5 Countries That Run on 100% Renewable Energy (And How They Did It)

Iceland, Albania, Paraguay, Nepal, and Bhutan run entirely on renewables. See how each country built a 100% clean electricity grid, some for 40+ years.

RENEWABLE ENERGYFEATURED

7/4/20263 min read

Iceland runs on two things: hydropower and geothermal energy. Hydropower makes up 70% of its electricity. Geothermal, pulled straight from volcanic rock, covers the rest.

It started with a crisis. In 1973, oil prices spiked around the world. Iceland decided it never wanted to depend on imported fuel again. So it built its energy system around what it already had: rivers and volcanoes.

The payoff shows up in people's bills. Icelanders enjoy some of the cheapest electricity on Earth. Geothermal heat also warms most homes in the country through underground pipes.

What's next: Iceland wants to fuel its fishing fleet with green hydrogen. It's one of the last pieces of the economy still burning fossil fuel.

black and brown rock formation
black and brown rock formation

1: Iceland

Somewhere in the world right now, someone is charging their phone, running a washing machine, or turning on the lights. And no fossil fuel is being burned to make any of it happen.

That's daily life in Iceland, Albania, Paraguay, Nepal, and Bhutan. These five countries generate essentially all their electricity from renewables. No coal. No gas. No oil.

Some have run this way for over 40 years. Here's how each one pulled it off.

2: Albania

Albania gets almost all its power from hydro dams. Most were built decades ago, during the communist era of the 1970s and 80s.

The system keeps growing. Since 2008, Albania has expanded its hydro capacity by 65%. The government has signed 130 contracts for new plants. Forty-five are already running.

Here's the catch: hydropower needs rain. Scientists expect Albania's rainfall to drop by up to 6.3% by 2050. Less rain means less power.
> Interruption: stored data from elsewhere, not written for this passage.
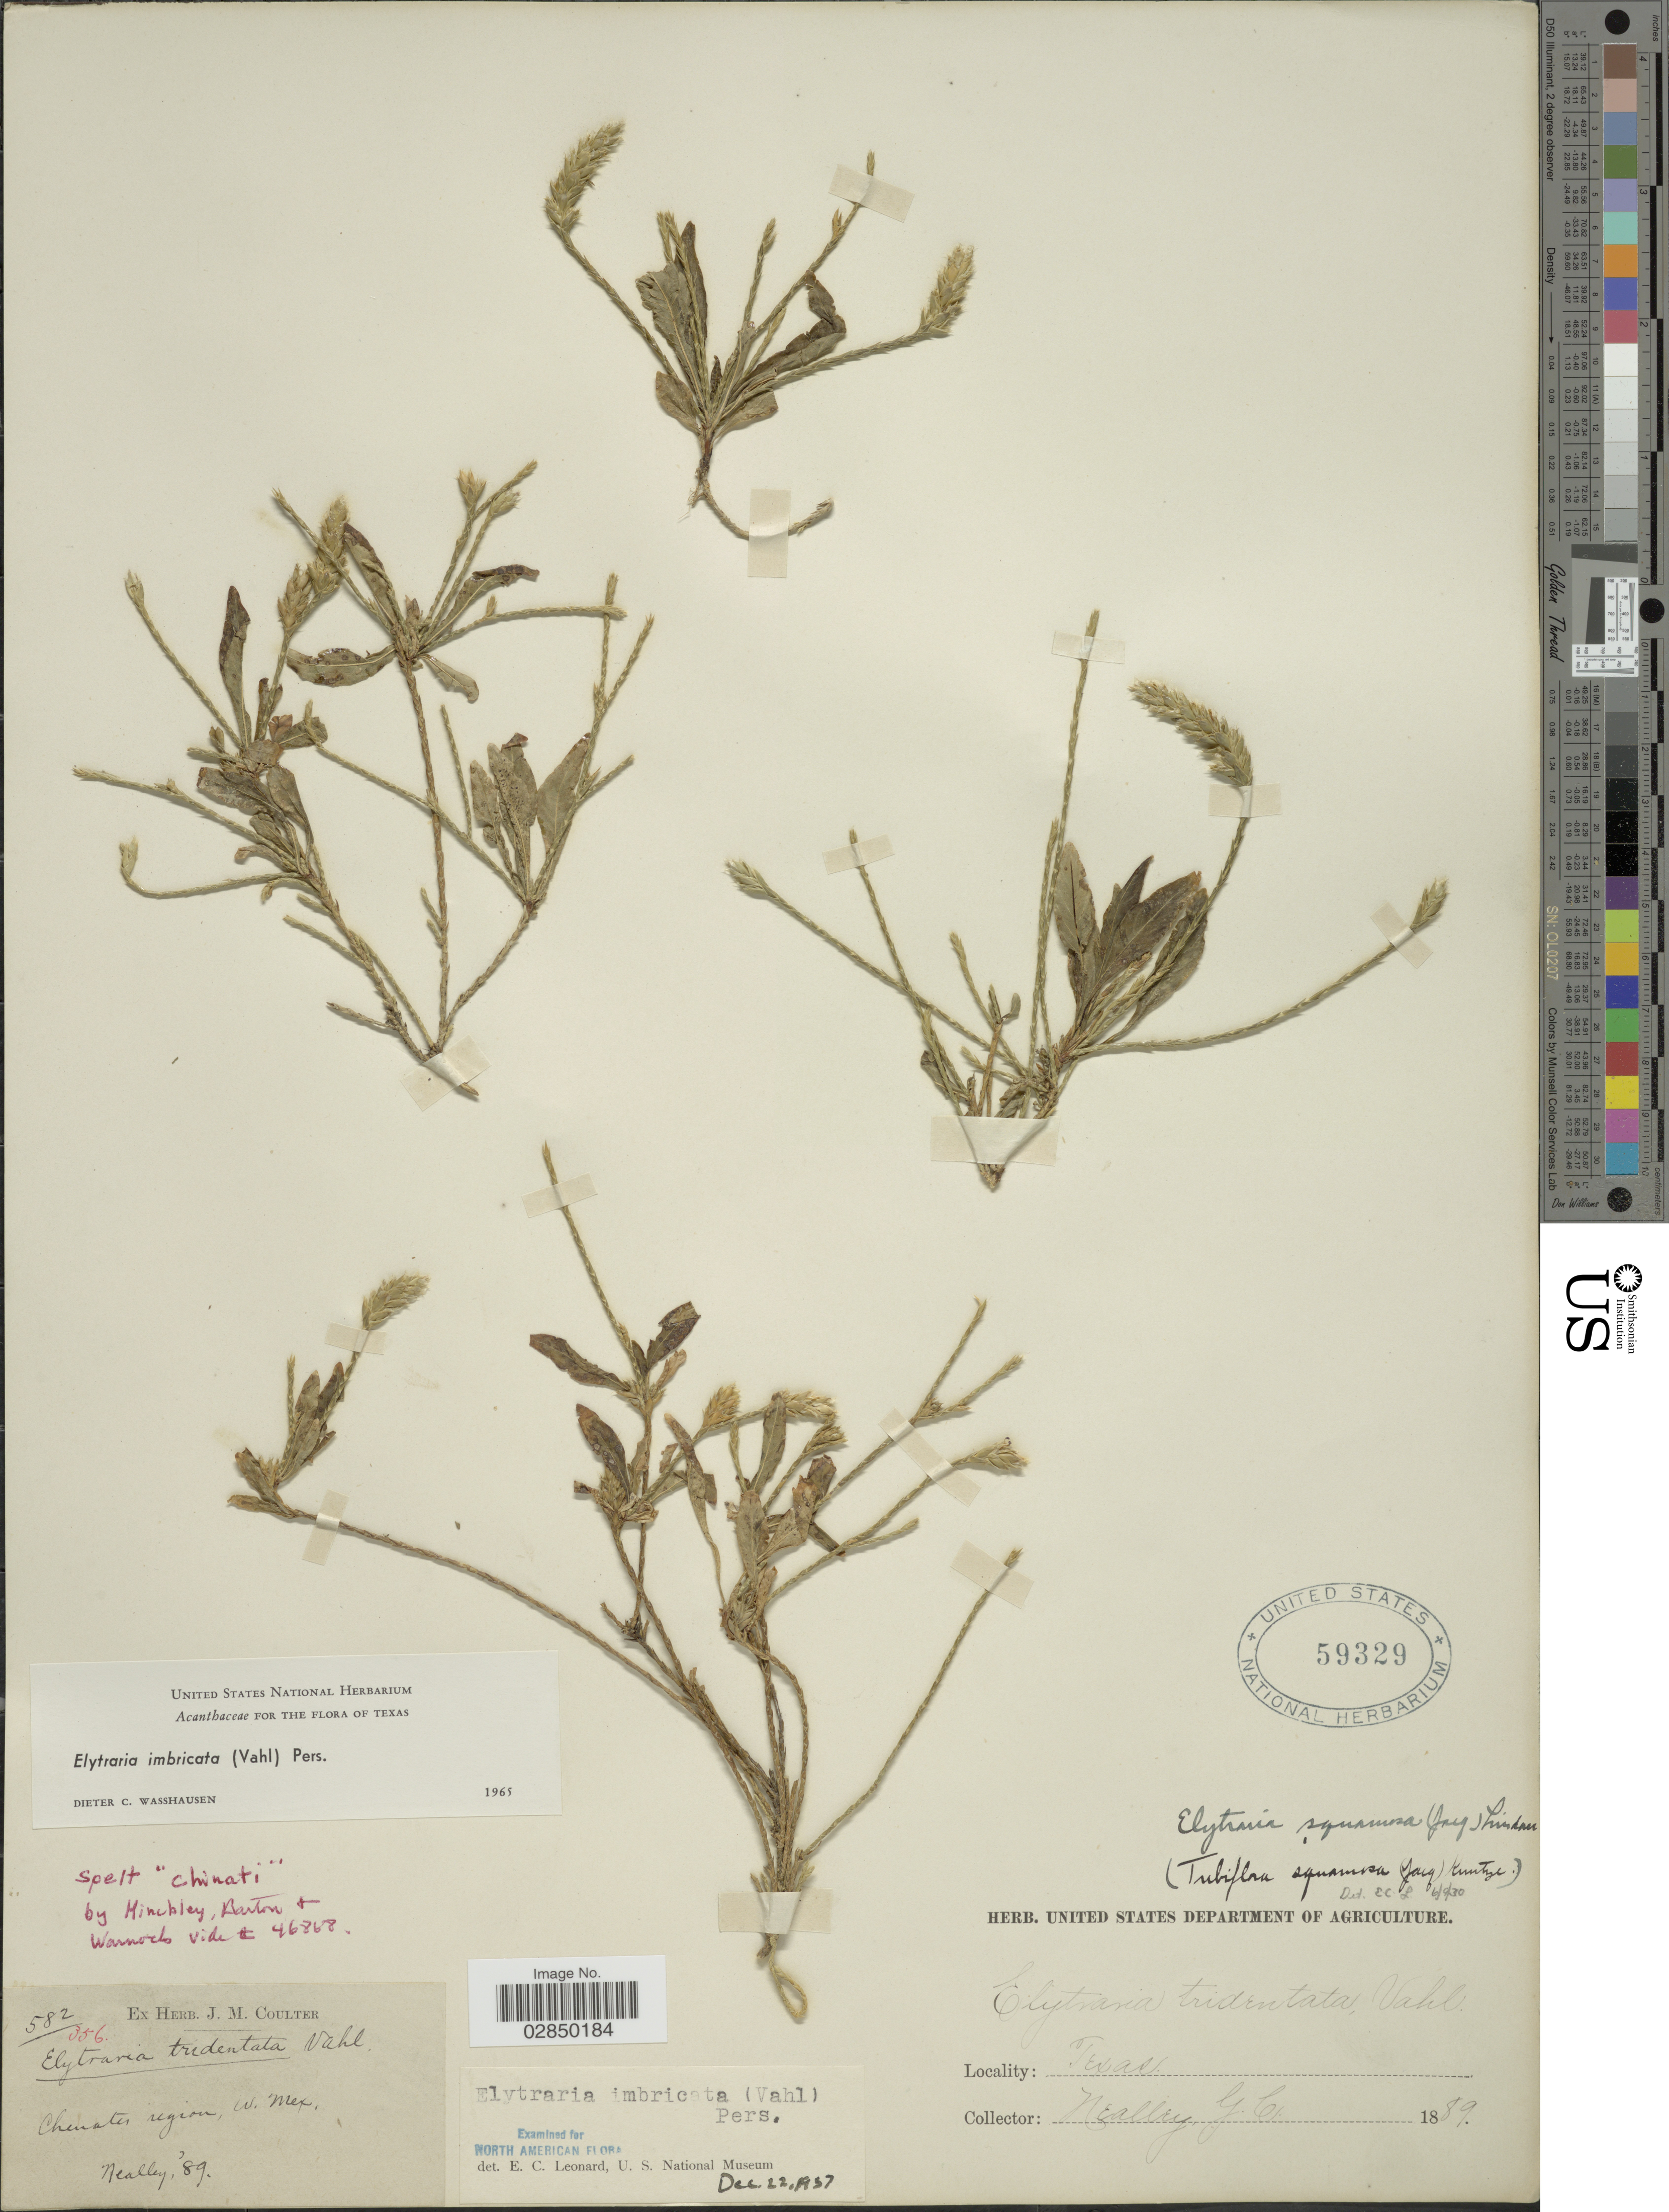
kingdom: Plantae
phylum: Tracheophyta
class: Magnoliopsida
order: Lamiales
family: Acanthaceae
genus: Elytraria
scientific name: Elytraria imbricata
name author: (Vahl) Pers.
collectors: G. C. Nealley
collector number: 582/356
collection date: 1889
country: United States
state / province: Texas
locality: Chenates region, W. Mex.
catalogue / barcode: US 59329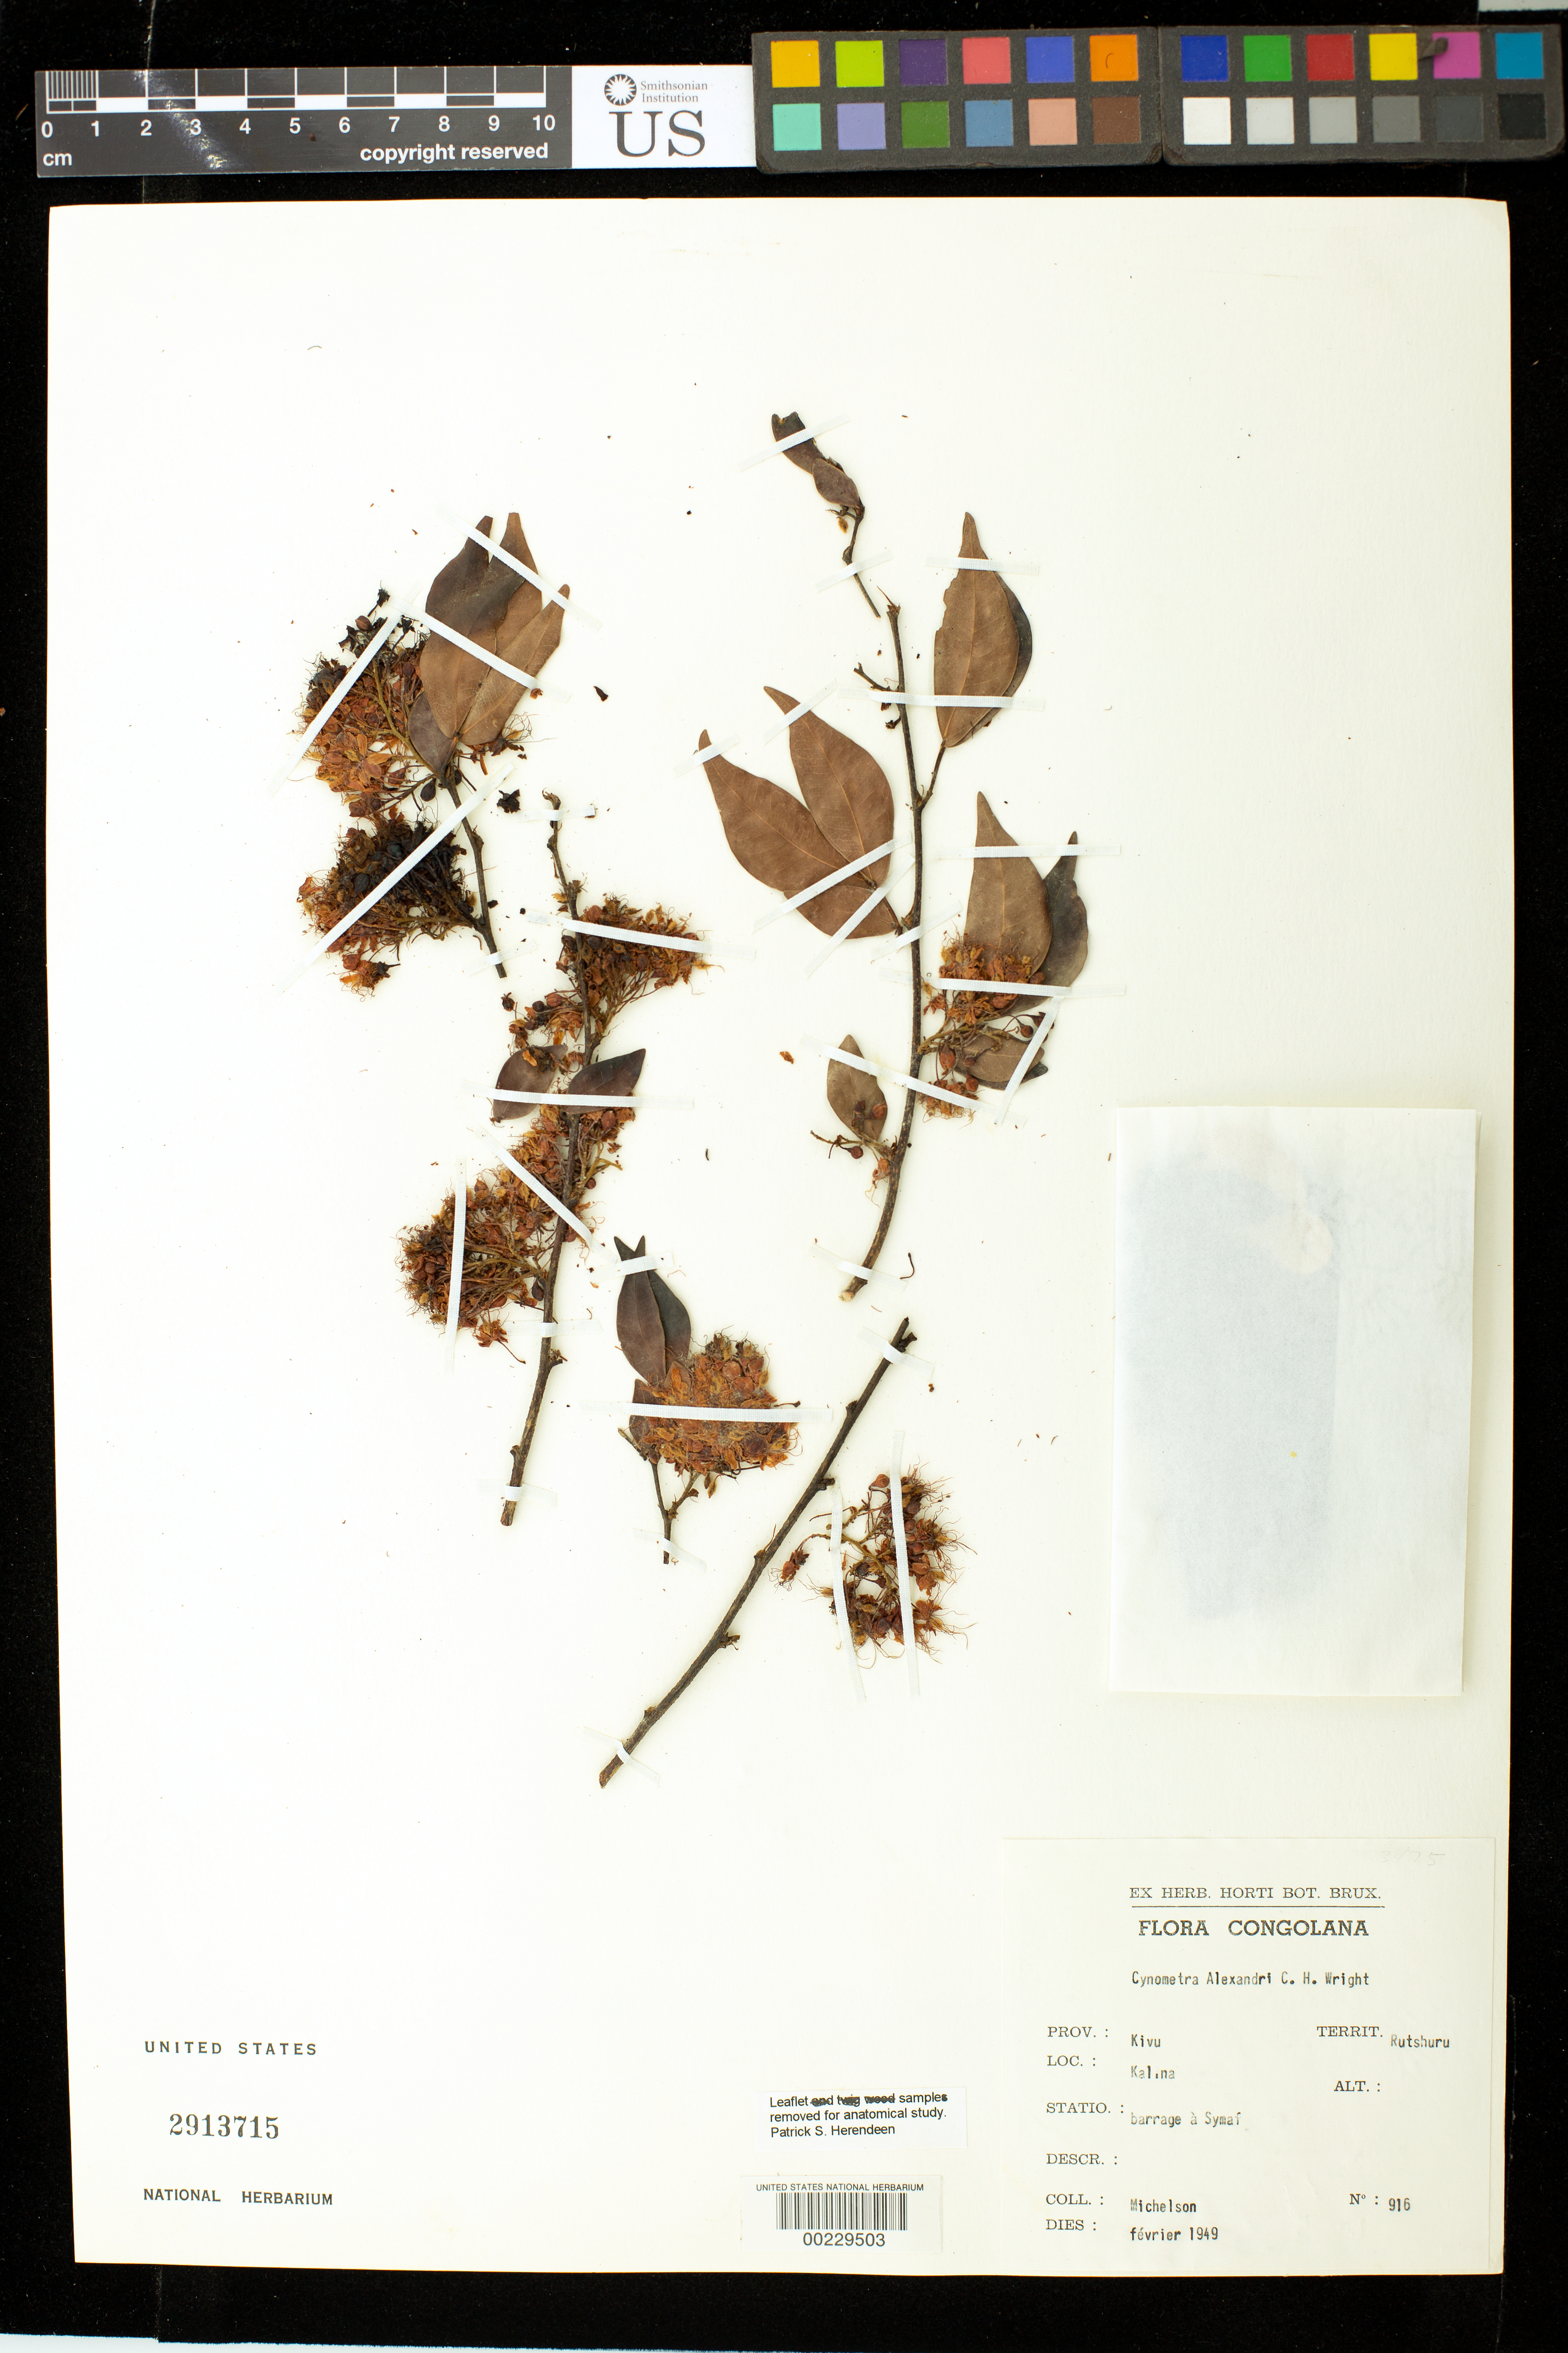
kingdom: Plantae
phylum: Tracheophyta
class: Magnoliopsida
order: Fabales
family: Fabaceae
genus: Cynometra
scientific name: Cynometra alexandri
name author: C.H. Wright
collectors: -. Michelson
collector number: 916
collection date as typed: Feb 1949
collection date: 1949-02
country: Congo, Democratic Republic of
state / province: Nord-Kivu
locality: Kalina; rutshuru terr.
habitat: Symai dam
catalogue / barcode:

What's next: Albania is adding solar to the mix, especially for summer months when water levels run low.

3: Paraguay

Paraguay's entire clean energy story comes down to one structure: the Itaipu Dam. Built with Brazil, it's been running since 1984. It's one of the biggest hydroelectric dams on the planet.

Paraguay only needs a fraction of the power the dam produces. The rest gets sent to Brazil and Argentina. One dam. Three countries powered.

What's next: Paraguay is exploring solar, wind, and bioenergy, so it isn't relying on a single piece of infrastructure forever.

4: Nepal

Nepal's rivers carry snowmelt down from the Himalayas, and that water generates 98.6% of the country's electricity.

For years, Nepal used every watt at home. That changed in 2021. For the first time, Nepal had enough extra power to start selling electricity to India and Bangladesh during the rainy season.

What's next: A new hydro plant, set to open in 2033, will add over 1,000 megawatts to the grid, more than boosting current output.

5: Bhutan

Bhutan has never built a fossil fuel power plant. Its entire grid runs on hydropower, a system built with India's help starting in the 1960s.

Its newest major plant, Mangdechhu, came online in 2019. Bhutan sells much of its extra electricity to India, turning clean energy into real income for the country.

Bhutan does something almost no other country can claim: it's carbon negative. Its forests soak up more carbon than the country produces.

What's next: Bhutan has only tapped 7% of its total hydropower potential. Funding, not resources, is what's holding it back.

Why It Matters

These five countries don't share a landscape, a government, or an economy. What they share is a strategy: build around what nature already gave you, instead of importing fuel from somewhere else.

They're not the only ones close to this goal. Ethiopia and the Democratic Republic of the Congo generate over 99.7% of their electricity from renewables too. Norway isn't far behind, at 98.38%, and it pairs that clean grid with the world's highest rate of electric car sales.

But 100% clean electricity doesn't always mean 100% access. In the Democratic Republic of the Congo, almost all power comes from hydro, yet only 9% of the population is actually connected to the grid. Clean and accessible are two different problems. The best success stories will need to solve both.

The Takeaway

Renewable investment hit almost $500 billion worldwide in 2022. Solar alone made up 73% of all renewable growth in 2023, and it's on track to become the world's top energy source by 2050.

That means the next countries to join this list probably won't need a volcano or a mega-dam. They'll get there with solar panels and wind turbines, tools that almost any country on Earth can build.

The blueprint for a 100% clean grid isn't a theory. It's already running, quietly, in five countries most people have never thought to check.